:: JOB ITEM ::
Your task is to restate word for word the lines in the material below, from the one with "New Delhi: Milk" up to and including the one with "Available Options". Do not carry over the pictures.

Start of INFORMATION

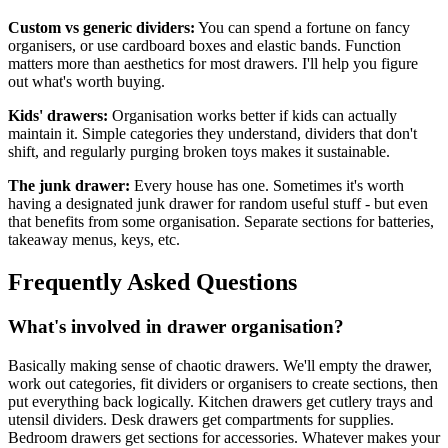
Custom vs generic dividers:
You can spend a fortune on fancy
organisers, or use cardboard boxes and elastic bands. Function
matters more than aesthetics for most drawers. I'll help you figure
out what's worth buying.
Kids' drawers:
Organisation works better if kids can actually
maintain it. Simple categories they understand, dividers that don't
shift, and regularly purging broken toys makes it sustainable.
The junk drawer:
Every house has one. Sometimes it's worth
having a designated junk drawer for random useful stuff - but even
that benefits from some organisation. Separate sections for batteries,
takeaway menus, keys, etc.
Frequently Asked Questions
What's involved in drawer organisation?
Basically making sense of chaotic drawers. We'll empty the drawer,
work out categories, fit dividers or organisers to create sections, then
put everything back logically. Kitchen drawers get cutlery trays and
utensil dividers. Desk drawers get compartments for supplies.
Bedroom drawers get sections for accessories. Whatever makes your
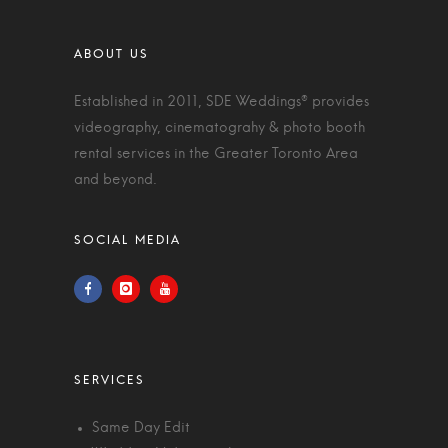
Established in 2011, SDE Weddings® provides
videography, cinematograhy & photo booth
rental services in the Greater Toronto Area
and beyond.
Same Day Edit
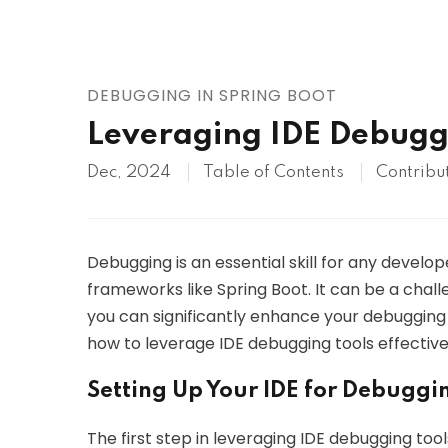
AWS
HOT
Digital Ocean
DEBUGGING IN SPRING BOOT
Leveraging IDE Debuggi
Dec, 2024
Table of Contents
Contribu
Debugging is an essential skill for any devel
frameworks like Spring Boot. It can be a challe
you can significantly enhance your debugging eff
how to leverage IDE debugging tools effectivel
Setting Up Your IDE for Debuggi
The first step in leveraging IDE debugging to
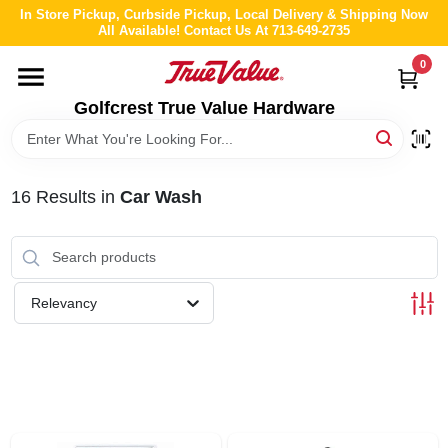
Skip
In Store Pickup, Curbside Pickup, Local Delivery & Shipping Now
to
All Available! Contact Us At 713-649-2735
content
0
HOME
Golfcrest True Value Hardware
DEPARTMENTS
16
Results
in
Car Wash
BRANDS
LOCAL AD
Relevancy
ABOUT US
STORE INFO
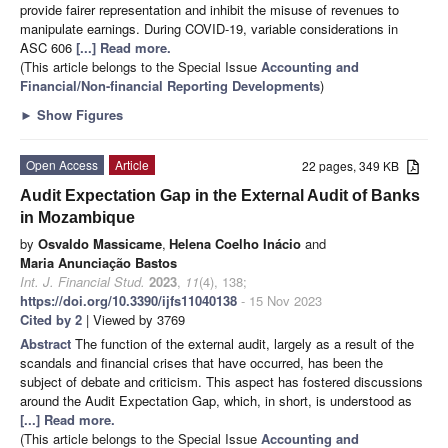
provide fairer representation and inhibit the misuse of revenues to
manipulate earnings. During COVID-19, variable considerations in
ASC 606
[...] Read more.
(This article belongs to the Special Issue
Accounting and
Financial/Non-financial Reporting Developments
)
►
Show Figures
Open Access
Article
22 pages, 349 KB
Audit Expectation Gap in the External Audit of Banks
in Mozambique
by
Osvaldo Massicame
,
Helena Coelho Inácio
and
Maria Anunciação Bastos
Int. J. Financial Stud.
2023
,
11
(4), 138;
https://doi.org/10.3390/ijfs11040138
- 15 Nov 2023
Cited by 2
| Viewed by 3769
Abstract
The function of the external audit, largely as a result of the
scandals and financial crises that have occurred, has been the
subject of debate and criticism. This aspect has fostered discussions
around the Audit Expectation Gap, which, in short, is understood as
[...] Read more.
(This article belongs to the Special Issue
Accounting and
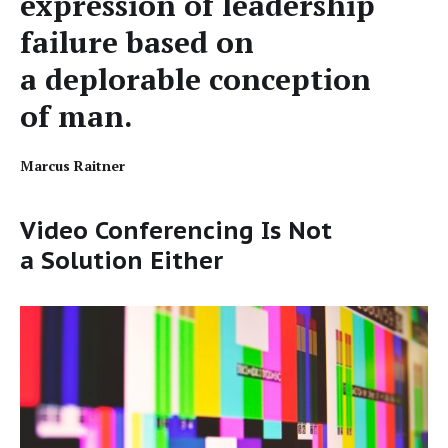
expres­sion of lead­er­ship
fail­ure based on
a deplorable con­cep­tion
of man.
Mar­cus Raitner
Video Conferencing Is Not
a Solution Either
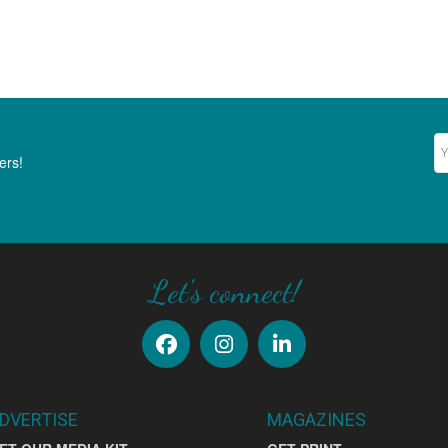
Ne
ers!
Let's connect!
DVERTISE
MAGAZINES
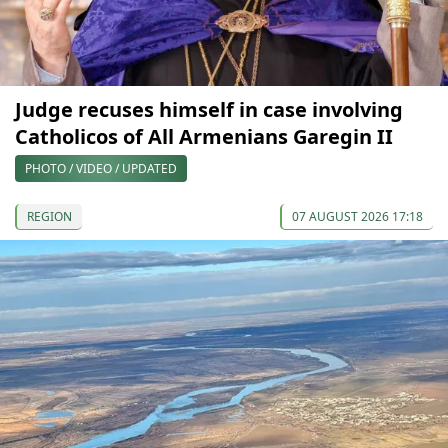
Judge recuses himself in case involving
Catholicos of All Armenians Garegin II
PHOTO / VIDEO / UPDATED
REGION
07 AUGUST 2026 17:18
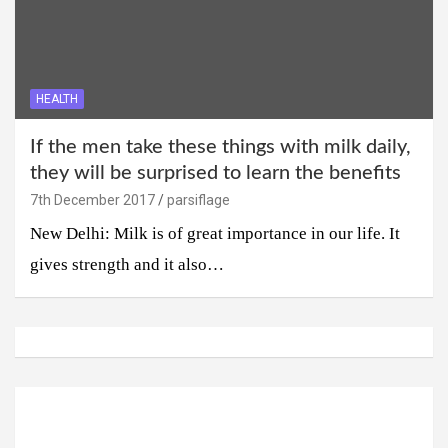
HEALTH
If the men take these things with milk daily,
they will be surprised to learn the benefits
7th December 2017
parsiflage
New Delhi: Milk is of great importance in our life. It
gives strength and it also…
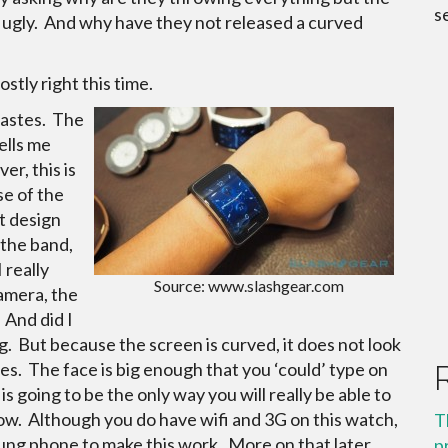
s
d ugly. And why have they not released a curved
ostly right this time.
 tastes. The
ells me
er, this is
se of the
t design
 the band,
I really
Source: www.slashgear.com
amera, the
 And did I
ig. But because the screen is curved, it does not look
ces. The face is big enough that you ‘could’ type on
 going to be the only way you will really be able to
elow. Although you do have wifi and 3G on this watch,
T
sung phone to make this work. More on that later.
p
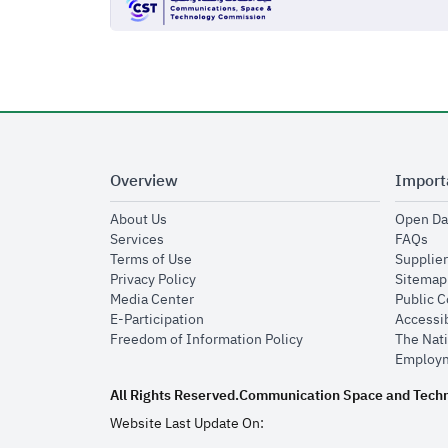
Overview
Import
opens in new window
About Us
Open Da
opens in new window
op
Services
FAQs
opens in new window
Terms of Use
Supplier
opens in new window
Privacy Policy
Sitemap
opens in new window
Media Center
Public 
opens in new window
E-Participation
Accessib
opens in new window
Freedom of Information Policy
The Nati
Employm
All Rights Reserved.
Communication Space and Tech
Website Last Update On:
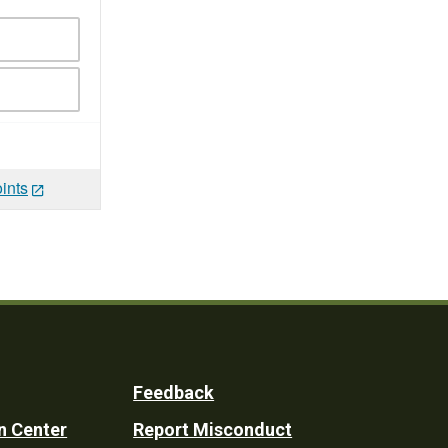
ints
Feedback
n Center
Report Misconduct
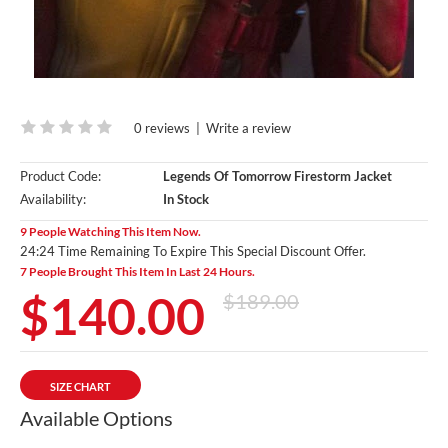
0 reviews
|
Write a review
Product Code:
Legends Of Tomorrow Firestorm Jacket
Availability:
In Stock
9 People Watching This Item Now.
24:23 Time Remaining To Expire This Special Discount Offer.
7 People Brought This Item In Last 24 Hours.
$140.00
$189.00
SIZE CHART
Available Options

End of INFORMATION
Start of INFORMATION

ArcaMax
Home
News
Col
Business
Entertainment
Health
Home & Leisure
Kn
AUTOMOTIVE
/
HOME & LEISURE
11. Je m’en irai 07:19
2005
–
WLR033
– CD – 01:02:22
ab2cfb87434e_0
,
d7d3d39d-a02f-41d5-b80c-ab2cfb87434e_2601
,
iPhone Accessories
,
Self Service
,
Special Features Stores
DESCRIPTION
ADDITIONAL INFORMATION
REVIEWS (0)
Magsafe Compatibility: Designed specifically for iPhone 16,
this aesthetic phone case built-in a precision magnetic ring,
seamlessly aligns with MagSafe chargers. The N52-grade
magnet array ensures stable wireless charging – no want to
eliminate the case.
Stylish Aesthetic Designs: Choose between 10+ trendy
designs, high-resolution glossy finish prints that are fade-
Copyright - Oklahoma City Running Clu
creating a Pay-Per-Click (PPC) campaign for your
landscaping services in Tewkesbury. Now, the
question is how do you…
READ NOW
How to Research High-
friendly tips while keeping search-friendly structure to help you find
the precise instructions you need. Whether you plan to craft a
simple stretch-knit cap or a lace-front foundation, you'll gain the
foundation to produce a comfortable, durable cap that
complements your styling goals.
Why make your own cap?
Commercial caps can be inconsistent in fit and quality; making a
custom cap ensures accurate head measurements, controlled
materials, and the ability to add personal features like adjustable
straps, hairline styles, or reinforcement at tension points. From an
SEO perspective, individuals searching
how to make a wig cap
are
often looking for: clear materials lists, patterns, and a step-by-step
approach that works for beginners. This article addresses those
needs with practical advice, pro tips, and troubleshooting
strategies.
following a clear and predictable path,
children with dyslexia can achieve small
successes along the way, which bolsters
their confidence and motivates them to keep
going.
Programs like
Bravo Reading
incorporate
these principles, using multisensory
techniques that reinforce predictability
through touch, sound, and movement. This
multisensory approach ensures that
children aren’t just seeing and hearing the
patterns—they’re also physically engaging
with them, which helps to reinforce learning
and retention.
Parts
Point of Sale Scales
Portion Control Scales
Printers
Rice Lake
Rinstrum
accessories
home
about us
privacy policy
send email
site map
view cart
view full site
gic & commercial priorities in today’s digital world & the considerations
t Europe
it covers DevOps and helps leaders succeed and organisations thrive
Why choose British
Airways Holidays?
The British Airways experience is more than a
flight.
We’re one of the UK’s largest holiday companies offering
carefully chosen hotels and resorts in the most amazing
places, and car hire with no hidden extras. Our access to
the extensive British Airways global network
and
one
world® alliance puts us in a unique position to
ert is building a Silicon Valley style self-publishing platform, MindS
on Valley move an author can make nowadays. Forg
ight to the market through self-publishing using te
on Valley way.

End of INFORMATION

:: TASK ANSWER ::
New Delhi: Milk is of great importance in our life. It
gives strength and it also…
s
d ugly. And why have they not released a curved
ostly right this time.
 tastes. The
ells me
er, this is
se of the
t design
 the band,
I really
Source: www.slashgear.com
amera, the
 And did I
ig. But because the screen is curved, it does not look
ces. The face is big enough that you ‘could’ type on
 going to be the only way you will really be able to
elow. Although you do have wifi and 3G on this watch,
T
sung phone to make this work. More on that later.
p
Overview
Import
opens in new window
About Us
Open Da
opens in new window
op
Services
FAQs
opens in new window
Terms of Use
Supplier
opens in new window
Privacy Policy
Sitemap
opens in new window
Media Center
Public 
opens in new window
E-Participation
Accessib
opens in new window
Freedom of Information Policy
The Nati
Employm
All Rights Reserved.
Communication Space and Tech
Website Last Update On:
ints
Feedback
n Center
Report Misconduct
0 reviews
|
Write a review
Product Code:
Legends Of Tomorrow Firestorm Jacket
Availability:
In Stock
9 People Watching This Item Now.
24:23 Time Remaining To Expire This Special Discount Offer.
7 People Brought This Item In Last 24 Hours.
$140.00
$189.00
SIZE CHART
Available Options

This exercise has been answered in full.